Синцов услышал, как она усмехнулась, дрогнула щекой у него на груди.
– Разве я плохо выгляжу?
– Нет, – сказал он. – Хотел даже сказать тебе, что хорошо.
– А чего же не сказал?
– Побоялся.
– Ну и глупый, – счастливо сказала она. – Я так рада, что сегодня хорошо выгляжу. Я это сразу поняла, когда свечку зажгла, а ты стоял и смотрел на меня. Но все равно хотела от тебя это услышать. Я тебе записку написала такую спокойную, потому что конверта не было, так просто сложила вчетверо. Я, конечно, не думала, что Росляков может ее прочесть, а все-таки неловко, когда незапечатанная. Понял, да?
– Конечно. – Синцов вспомнил завезшего ему записку заместителя начальника медслужбы армии, горбоносого, щеголеватого подполковника Рослякова. – Он никогда не пробовал за тобой ухаживать?
– Только раз, – сказала Таня. – Когда тебя еще не было. А потом понял и переключился. Он хороший, у него только вид такой – бабника.

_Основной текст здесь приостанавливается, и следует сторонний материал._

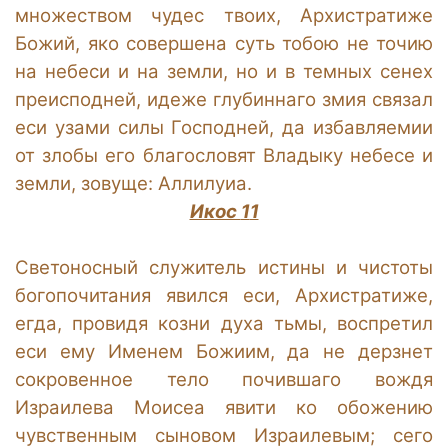
множеством чудес твоих, Архистратиже
Божий, яко совершена суть тобою не точию
на небеси и на земли, но и в темных сенех
преисподней, идеже глубиннаго змия связал
еси узами силы Господней, да избавляемии
от злобы его благословят Владыку небесе и
земли, зовуще: Аллилуиа.
Икос
1
1
Светоносный служитель истины и чистоты
богопочитания явился еси, Архистратиже,
егда, провидя козни духа тьмы, воспретил
еси ему Именем Божиим, да не дерзнет
сокровенное тело почившаго вождя
Израилева Моисеа явити ко обожению
чувственным сыновом Израилевым; сего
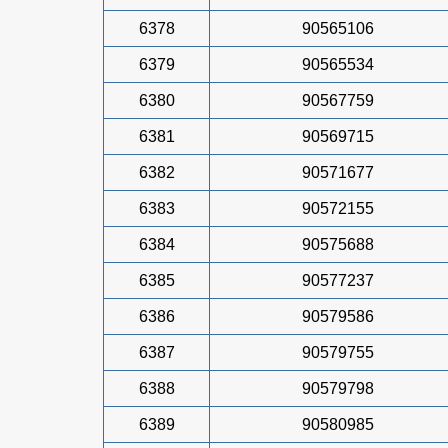
6378
90565106
6379
90565534
6380
90567759
6381
90569715
6382
90571677
6383
90572155
6384
90575688
6385
90577237
6386
90579586
6387
90579755
6388
90579798
6389
90580985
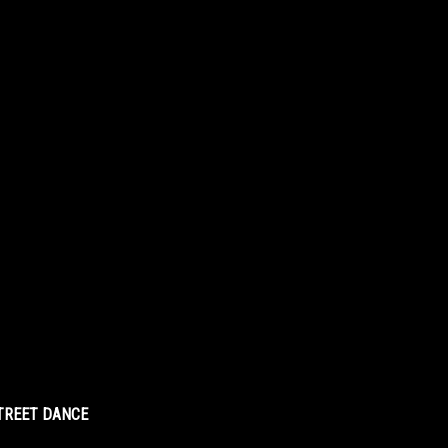
STREET DANCE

Но Синцов думал сейчас не о том, хороший или нехороший человек Росляков и какой у него вид, а о ее словах «когда тебя еще не было». В самом деле, было время, когда его еще не было! Смотря что считать этим временем?
Он рассказал ей, как Серпилин во время поездки в войска вспоминал про нее и про то, как они тогда, в сорок первом, все вместе переходили вброд Проню.
– Сказал, что, если у тебя со здоровьем будет плохо, надо полегче должность подыскать.
– Ничего мне от него не надо, – ожесточенно сказала Таня. – И ни от него, ни от кого. Три месяца проболталась в тылу в свое удовольствие, а теперь мне еще должность будут полегче подыскивать!
– Зачем так говоришь о себе?
– Затем говорю, что так и есть. Три месяца в том отпуску пробыла, который на войне никому не положен.
– Как будто от тебя зависело… Что ты себя мучаешь? Ведь если бы…
Но она не дала ему договорить:
– Что «если бы»? Если бы по-другому – не здесь бы я сейчас была и не тебя бы нянчила. – Она сказала это почти враждебно к нему, а в то же время тихонько притянула его голову к своей груди. Снова оторвавшись от него, она полусидела, прислонясь к стене, приткнув за спину подушку. – Вскакивала бы сейчас кормить. У меня знаешь сколько молока было? Когда не надо, так оно бывает!
И он вспомнил, как она, уезжая, говорила ему с тревогой: «А вдруг у меня молока не будет? Единственное, чего боюсь».
– Бабой была бы, с ребенком бы по ночам сидела, а не майора, подругу прогнав, принимала, – сказала она, не отпуская его голову.
– Чего ты плетешь?
– Конечно, плету. Потому что к одному себя приготовила, а другое вышло. Вот и бросаюсь сама на себя. И на тебя тоже, как дура какая-нибудь. Как будто ты в чем-то виноват!
– Никто ни в чем не виноват.
– Конечно, никто ни в чем не виноват. Так легче всего думать, – сказала она таким далеким и отчужденным голосом, словно в эту минуту вспомнила что-то совсем другое, чем все то, о чем они говорили.